Grilled Watermelon Salad | my blue&white kitchen

I love borders. August is the border between summer and autumn; it is the most beautiful month I know.

Twilight is the border between day and night, and the shore is the border between sea and land.
The border is longing: when both have fallen in love but still haven't said anything.
The border is to be on the way. It is the way that is the most important thing.

– Tove Jansson

Grilled Watermelon Salad | my blue&white kitchen

I can feel it; I can see it with my own eyes. The days are getting shorter and the nights cover the sky with a dark cloak. Only the moon and bright stars shed some light on the serene midnight lake scenery. But as much as I love the Nordic summers and the nightless nights, this shift of seasons feels good. It feels right and I welcome it with open arms. To be honest with you, it would be very hard for me to live in a place without four distinct seasons. I think I would get bored. And as much as I hate to admit it, I think I would miss the snow and darkness as well.
● ● ● ● ● ● ●
## WORK INSTRUCTION 1
Answer these about the watermelon salad post:
(a) Which month does the quoted passage call the border between summer and autumn?
(b) To whom is the quoted passage attributed?
(c) What sheds some light on the midnight lake scenery?

## GIVEN INFORMATION
● ● ● ● ● ● ●
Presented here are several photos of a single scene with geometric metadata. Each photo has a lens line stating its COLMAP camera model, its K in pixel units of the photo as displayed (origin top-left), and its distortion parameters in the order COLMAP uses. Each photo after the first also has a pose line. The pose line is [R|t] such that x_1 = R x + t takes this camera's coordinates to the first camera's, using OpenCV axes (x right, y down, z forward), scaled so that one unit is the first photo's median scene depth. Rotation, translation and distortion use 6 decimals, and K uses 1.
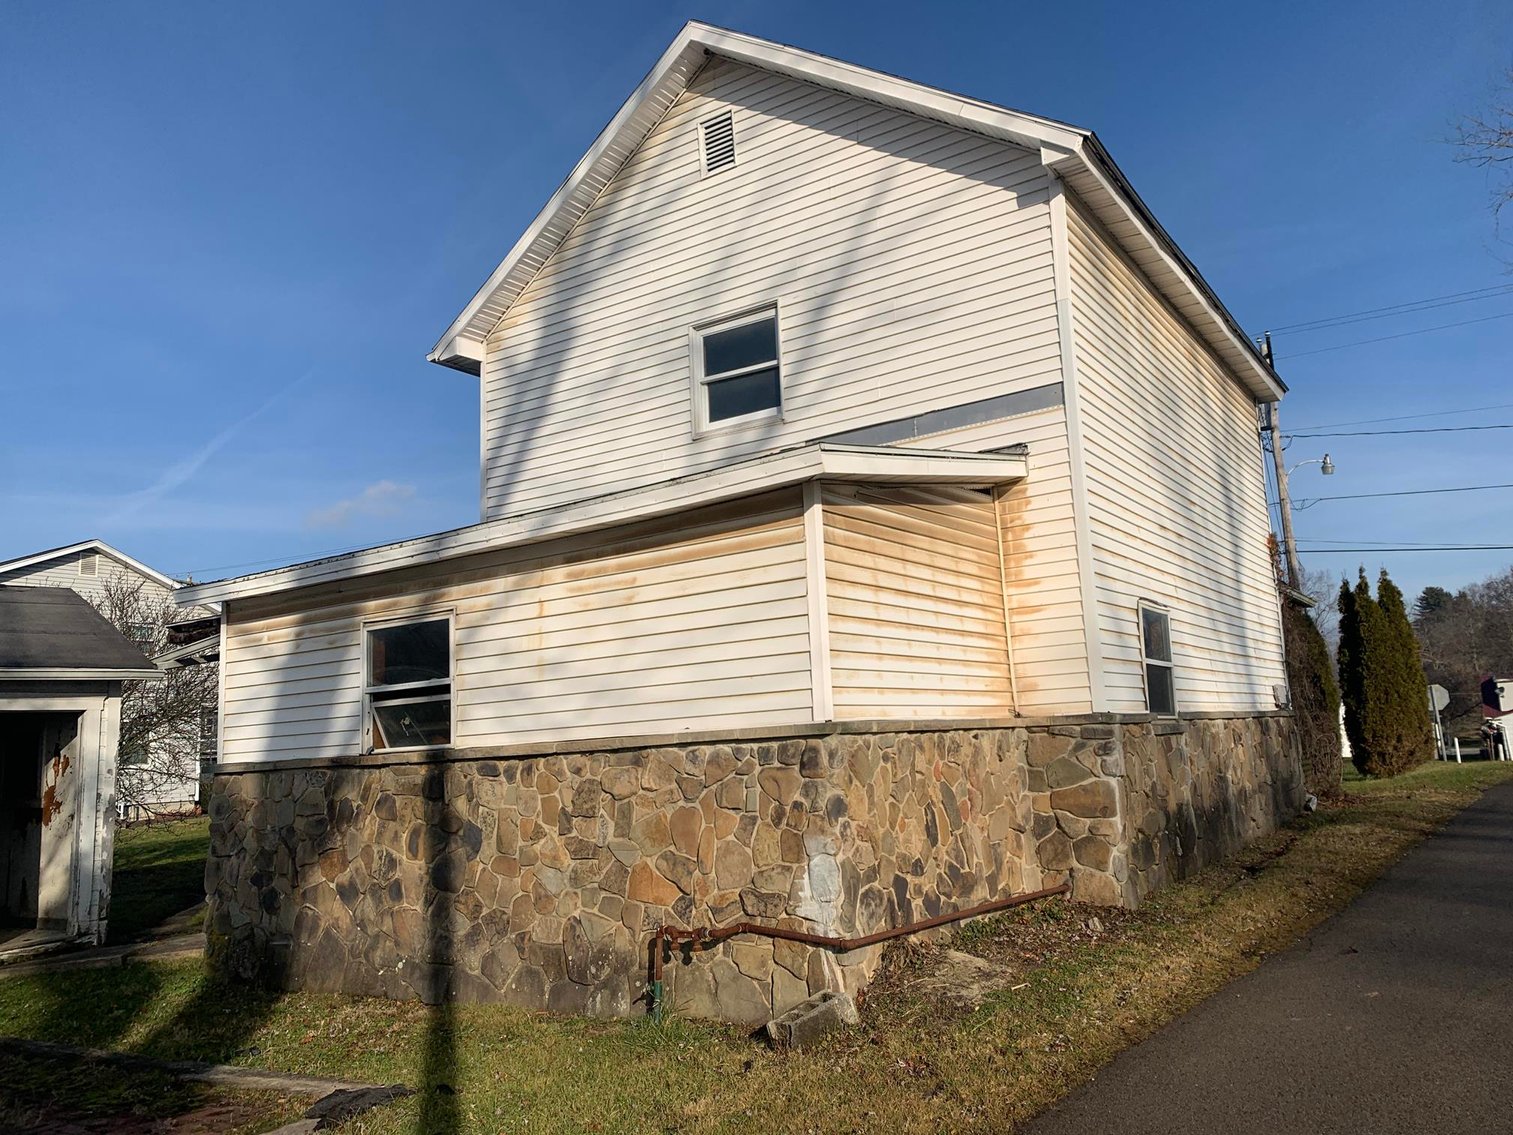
lens RADIAL K [[1143.8, 0, 755.3], [0, 1143.8, 560.7], [0, 0, 1]] dist [0.041571, -0.027700]
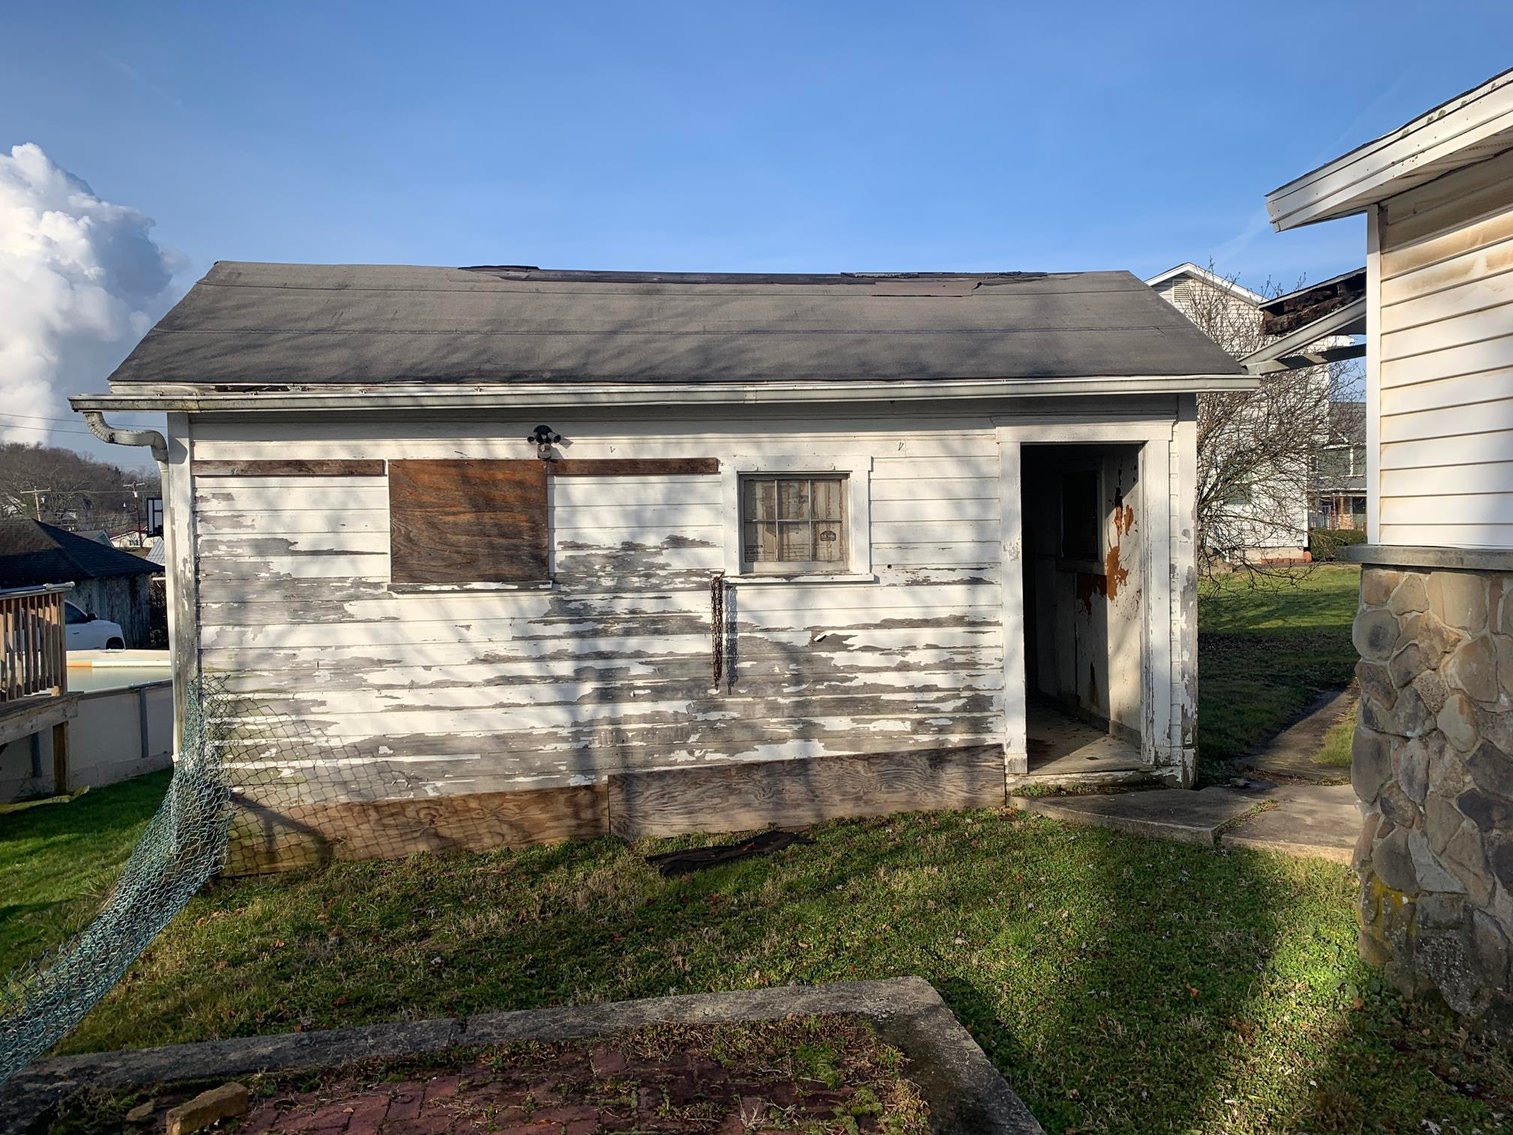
lens RADIAL K [[1143.8, 0, 758.8], [0, 1143.8, 536.0], [0, 0, 1]] dist [0.041571, -0.027700]
pose [[0.633542, 0.052485, -0.771926, -0.208641], [0.104870, 0.982664, 0.152883, 0.058857], [0.766569, -0.177809, 0.617055, 0.413440]]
● ● ● ● ● ● ●
## WORK INSTRUCTION 2
Return every line of the records above word for word, leaving the pictures out of your answer.

## YOUR SOLUTION 1
(a) August
(b) Tove Jansson
(c) Only the moon and bright stars

## YOUR SOLUTION 2
Presented here are several photos of a single scene with geometric metadata. Each photo has a lens line stating its COLMAP camera model, its K in pixel units of the photo as displayed (origin top-left), and its distortion parameters in the order COLMAP uses. Each photo after the first also has a pose line. The pose line is [R|t] such that x_1 = R x + t takes this camera's coordinates to the first camera's, using OpenCV axes (x right, y down, z forward), scaled so that one unit is the first photo's median scene depth. Rotation, translation and distortion use 6 decimals, and K uses 1.
lens RADIAL K [[1143.8, 0, 755.3], [0, 1143.8, 560.7], [0, 0, 1]] dist [0.041571, -0.027700]
lens RADIAL K [[1143.8, 0, 758.8], [0, 1143.8, 536.0], [0, 0, 1]] dist [0.041571, -0.027700]
pose [[0.633542, 0.052485, -0.771926, -0.208641], [0.104870, 0.982664, 0.152883, 0.058857], [0.766569, -0.177809, 0.617055, 0.413440]]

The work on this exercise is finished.